[Entries shown — start]

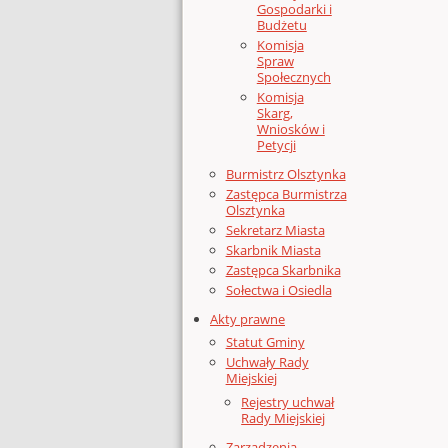
Gospodarki i
Budżetu
Komisja
Spraw
Społecznych
Komisja
Skarg,
Wniosków i
Petycji
Burmistrz Olsztynka
Zastępca Burmistrza
Olsztynka
Sekretarz Miasta
Skarbnik Miasta
Zastępca Skarbnika
Sołectwa i Osiedla
Akty prawne
Statut Gminy
Uchwały Rady
Miejskiej
Rejestry uchwał
Rady Miejskiej
Zarządzenia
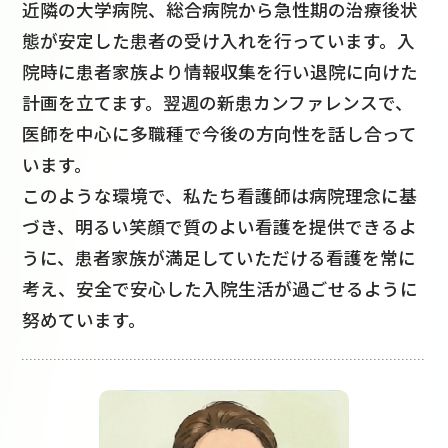
近隣の大学病院、総合病院から急性期の治療後状
態が安定した患者の受け入れを行っています。入
院時に患者家族より情報収集を行い退院に向けた
計画を立てます。翌週の新患カンファレンスで、
医師を中心に多職種で今後の方向性を話し合って
います。
このような環境で、私たち看護師は病院理念に基
づき、明るい笑顔で質のよい看護を提供できるよ
うに、患者家族が満足していただける看護を常に
考え、安全で安心した入院生活が過ごせるように
努めています。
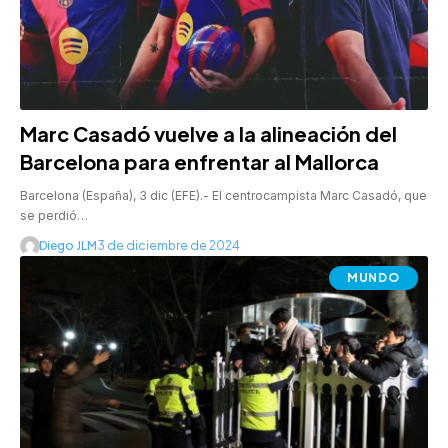
Marc Casadó vuelve a la alineación del
Barcelona para enfrentar al Mallorca
Barcelona (España), 3 dic (EFE).- El centrocampista Marc Casadó, que
se perdió…
Diego JLM
3 de diciembre de 2024
MUNDO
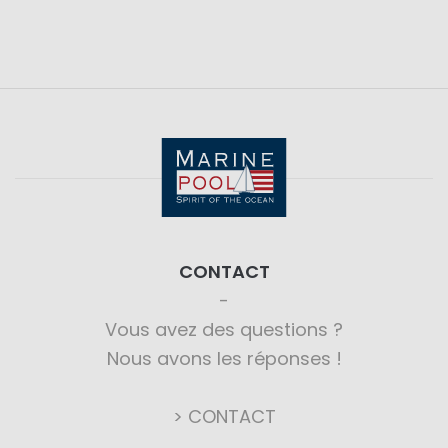
CONTACT
Vous avez des questions ?
Nous avons les réponses !
> CONTACT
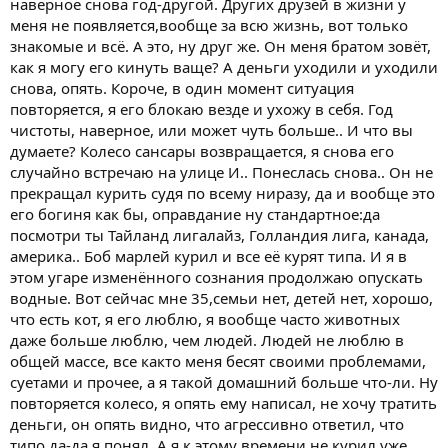
наверное снова год-другой. Других друзей в жизни у
меня не появляется,вообще за всю жизнь, вот только
знакомые и всё. А это, ну друг же. Он меня братом зовёт,
как я могу его кинуть ваще? А деньги уходили и уходили
снова, опять. Короче, в один момент ситуация
повторяется, я его блокаю везде и ухожу в себя. Год
чистоты, наверное, или может чуть больше.. И что вы
думаете? Колесо сансары возвращается, я снова его
случайно встречаю на улице И.. Понеслась снова.. Он не
прекращал курить судя по всему ниразу, да и вообще это
его богиня как бы, оправдание ну стандартное:да
посмотри ты Тайланд лигалайз, Голландия лига, канада,
америка.. Боб марлей курил и все её курят типа. И я в
этом угаре изменённого сознания продолжаю опускать
водные. Вот сейчас мне 35,семьи нет, детей нет, хорошо,
что есть кот, я его люблю, я вообще часто животных
даже больше люблю, чем людей. Людей не люблю в
общей массе, все както меня бесят своими проблемами,
суетами и прочее, а я такой домашний больше что-ли. Ну
повторяется колесо, я опять ему написал, не хочу тратить
деньги, он опять видно, что агрессивно ответил, что
типо да-да я понял. А я к этому времени не курил уже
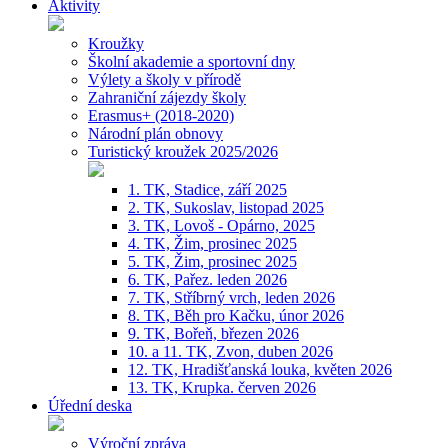
Aktivity
Kroužky
Školní akademie a sportovní dny
Výlety a školy v přírodě
Zahraniční zájezdy školy
Erasmus+ (2018-2020)
Národní plán obnovy
Turistický kroužek 2025/2026
1. TK, Stadice, září 2025
2. TK, Sukoslav, listopad 2025
3. TK, Lovoš - Opárno, 2025
4. TK, Žim, prosinec 2025
5. TK, Žim, prosinec 2025
6. TK, Pařez. leden 2026
7. TK, Stříbrný vrch, leden 2026
8. TK, Běh pro Kačku, únor 2026
9. TK, Bořeň, březen 2026
10. a 11. TK, Zvon, duben 2026
12. TK, Hradišťanská louka, květen 2026
13. TK, Krupka. červen 2026
Úřední deska
Výroční zpráva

[Entries shown — finish]

I would like the data above transcribed exactly, with its pictures left out.

→ **Your response**
Gospodarki i
Budżetu
Komisja
Spraw
Społecznych
Komisja
Skarg,
Wniosków i
Petycji
Burmistrz Olsztynka
Zastępca Burmistrza
Olsztynka
Sekretarz Miasta
Skarbnik Miasta
Zastępca Skarbnika
Sołectwa i Osiedla
Akty prawne
Statut Gminy
Uchwały Rady
Miejskiej
Rejestry uchwał
Rady Miejskiej
Zarządzenia
近隣の大学病院、総合病院から急性期の治療後状
態が安定した患者の受け入れを行っています。入
院時に患者家族より情報収集を行い退院に向けた
計画を立てます。翌週の新患カンファレンスで、
医師を中心に多職種で今後の方向性を話し合って
います。
このような環境で、私たち看護師は病院理念に基
づき、明るい笑顔で質のよい看護を提供できるよ
うに、患者家族が満足していただける看護を常に
考え、安全で安心した入院生活が過ごせるように
努めています。
Marc Casadó vuelve a la alineación del
Barcelona para enfrentar al Mallorca
Barcelona (España), 3 dic (EFE).- El centrocampista Marc Casadó, que
se perdió…
Diego JLM
3 de diciembre de 2024
MUNDO
CONTACT
Vous avez des questions ?
Nous avons les réponses !
> CONTACT
наверное снова год-другой. Других друзей в жизни у
меня не появляется,вообще за всю жизнь, вот только
знакомые и всё. А это, ну друг же. Он меня братом зовёт,
как я могу его кинуть ваще? А деньги уходили и уходили
снова, опять. Короче, в один момент ситуация
повторяется, я его блокаю везде и ухожу в себя. Год
чистоты, наверное, или может чуть больше.. И что вы
думаете? Колесо сансары возвращается, я снова его
случайно встречаю на улице И.. Понеслась снова.. Он не
прекращал курить судя по всему ниразу, да и вообще это
его богиня как бы, оправдание ну стандартное:да
посмотри ты Тайланд лигалайз, Голландия лига, канада,
америка.. Боб марлей курил и все её курят типа. И я в
этом угаре изменённого сознания продолжаю опускать
водные. Вот сейчас мне 35,семьи нет, детей нет, хорошо,
что есть кот, я его люблю, я вообще часто животных
даже больше люблю, чем людей. Людей не люблю в
общей массе, все както меня бесят своими проблемами,
суетами и прочее, а я такой домашний больше что-ли. Ну
повторяется колесо, я опять ему написал, не хочу тратить
деньги, он опять видно, что агрессивно ответил, что
типо да-да я понял. А я к этому времени не курил уже
Aktivity
Kroužky
Školní akademie a sportovní dny
Výlety a školy v přírodě
Zahraniční zájezdy školy
Erasmus+ (2018-2020)
Národní plán obnovy
Turistický kroužek 2025/2026
1. TK, Stadice, září 2025
2. TK, Sukoslav, listopad 2025
3. TK, Lovoš - Opárno, 2025
4. TK, Žim, prosinec 2025
5. TK, Žim, prosinec 2025
6. TK, Pařez. leden 2026
7. TK, Stříbrný vrch, leden 2026
8. TK, Běh pro Kačku, únor 2026
9. TK, Bořeň, březen 2026
10. a 11. TK, Zvon, duben 2026
12. TK, Hradišťanská louka, květen 2026
13. TK, Krupka. červen 2026
Úřední deska
Výroční zpráva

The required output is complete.